# St Barts Forums > Meetings in SBH (and elsewhere) >  >  Party Pix @ Rickyg's

## didier

thanks ricky & jackie, very nice party

----------


## didier



----------


## didier

we saw marius later at eddy's

----------


## didier



----------


## didier



----------


## didier

we missed seeing phil & amy tonight, I understand that amy did not feel well today, hope you get better soon amy.

----------


## LindaP

Nice photos Diana......and a special thanks to the hosts, RG and JB; awesome and delicious apps by Chef Jacki too!!!
And, Amy, hope you are feeling better, you both were missed

----------


## lloyd

Thank you Jacki and Ricky - a wonderful party!
L and P

----------


## andynap

Happy looking group.

----------


## Reed

Great shin dig last night.  We had a lovely time K&K.

----------


## JEK

Thanks to R & J for a great party. Fun seeing everyone and meeting Jeff's better half :)

----------


## elgreaux

Very lovely party, thanks RG and JB, here's the group shot:

----------


## tim

Great looking group!

----------


## GramChop

JB outdid herself!  The spread was delicious!  Thank you for a most awesome evening, y'all.

----------


## stbartshopper

Looks like a wonderful party!

----------


## amyb

So sorry to have missed this soiree. Jacki and Rick ROCK!!

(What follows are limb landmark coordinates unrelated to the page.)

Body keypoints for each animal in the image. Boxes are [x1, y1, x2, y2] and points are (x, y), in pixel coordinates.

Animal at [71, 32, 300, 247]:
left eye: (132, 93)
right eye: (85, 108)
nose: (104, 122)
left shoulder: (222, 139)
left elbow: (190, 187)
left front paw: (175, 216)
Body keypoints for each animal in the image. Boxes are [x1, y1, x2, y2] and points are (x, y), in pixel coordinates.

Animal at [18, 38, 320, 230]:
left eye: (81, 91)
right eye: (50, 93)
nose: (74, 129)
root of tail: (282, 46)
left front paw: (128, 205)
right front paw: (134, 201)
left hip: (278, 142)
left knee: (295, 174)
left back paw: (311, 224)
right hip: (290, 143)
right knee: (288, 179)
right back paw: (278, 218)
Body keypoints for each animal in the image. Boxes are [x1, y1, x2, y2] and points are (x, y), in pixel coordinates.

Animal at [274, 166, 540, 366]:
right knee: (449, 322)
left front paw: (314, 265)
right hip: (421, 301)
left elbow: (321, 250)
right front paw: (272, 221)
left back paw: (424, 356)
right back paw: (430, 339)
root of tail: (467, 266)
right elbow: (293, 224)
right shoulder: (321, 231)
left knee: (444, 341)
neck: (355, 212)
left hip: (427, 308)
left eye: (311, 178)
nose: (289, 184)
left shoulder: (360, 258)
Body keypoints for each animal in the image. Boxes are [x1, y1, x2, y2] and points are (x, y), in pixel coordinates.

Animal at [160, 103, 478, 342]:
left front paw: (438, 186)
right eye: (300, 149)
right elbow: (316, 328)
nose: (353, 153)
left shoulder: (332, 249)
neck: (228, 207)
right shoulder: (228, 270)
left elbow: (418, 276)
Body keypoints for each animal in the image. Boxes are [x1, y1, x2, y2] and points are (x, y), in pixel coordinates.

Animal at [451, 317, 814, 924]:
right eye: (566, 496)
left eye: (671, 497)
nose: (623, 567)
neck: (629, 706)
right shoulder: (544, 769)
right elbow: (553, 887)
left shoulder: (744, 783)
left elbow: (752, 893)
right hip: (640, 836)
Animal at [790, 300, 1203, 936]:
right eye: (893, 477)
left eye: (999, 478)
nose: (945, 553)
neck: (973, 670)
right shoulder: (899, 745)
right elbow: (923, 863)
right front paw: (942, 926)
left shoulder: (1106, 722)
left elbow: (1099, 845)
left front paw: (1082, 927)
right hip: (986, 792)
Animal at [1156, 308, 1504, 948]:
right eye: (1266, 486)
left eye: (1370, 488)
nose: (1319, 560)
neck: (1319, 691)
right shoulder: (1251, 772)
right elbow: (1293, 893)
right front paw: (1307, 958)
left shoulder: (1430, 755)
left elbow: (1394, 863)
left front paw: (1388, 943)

Looks like a great group gathered and that a grand time was had by all.

----------


## marybeth

Love it!  Great pictures, looks like a very fun time.

----------


## soyabeans

great party and a great place to have the party

----------


## didier

> Very lovely party, thanks RG and JB, here's the group shot:



great photo rosie!

another treat last night was looking at some of the beautiful Photo's that Rickyg had taken, prominently displayed on the walls of the villa.

----------


## SB HONEY

Sorry to have missed what appears to be a good party, everyone looks fabulous.

----------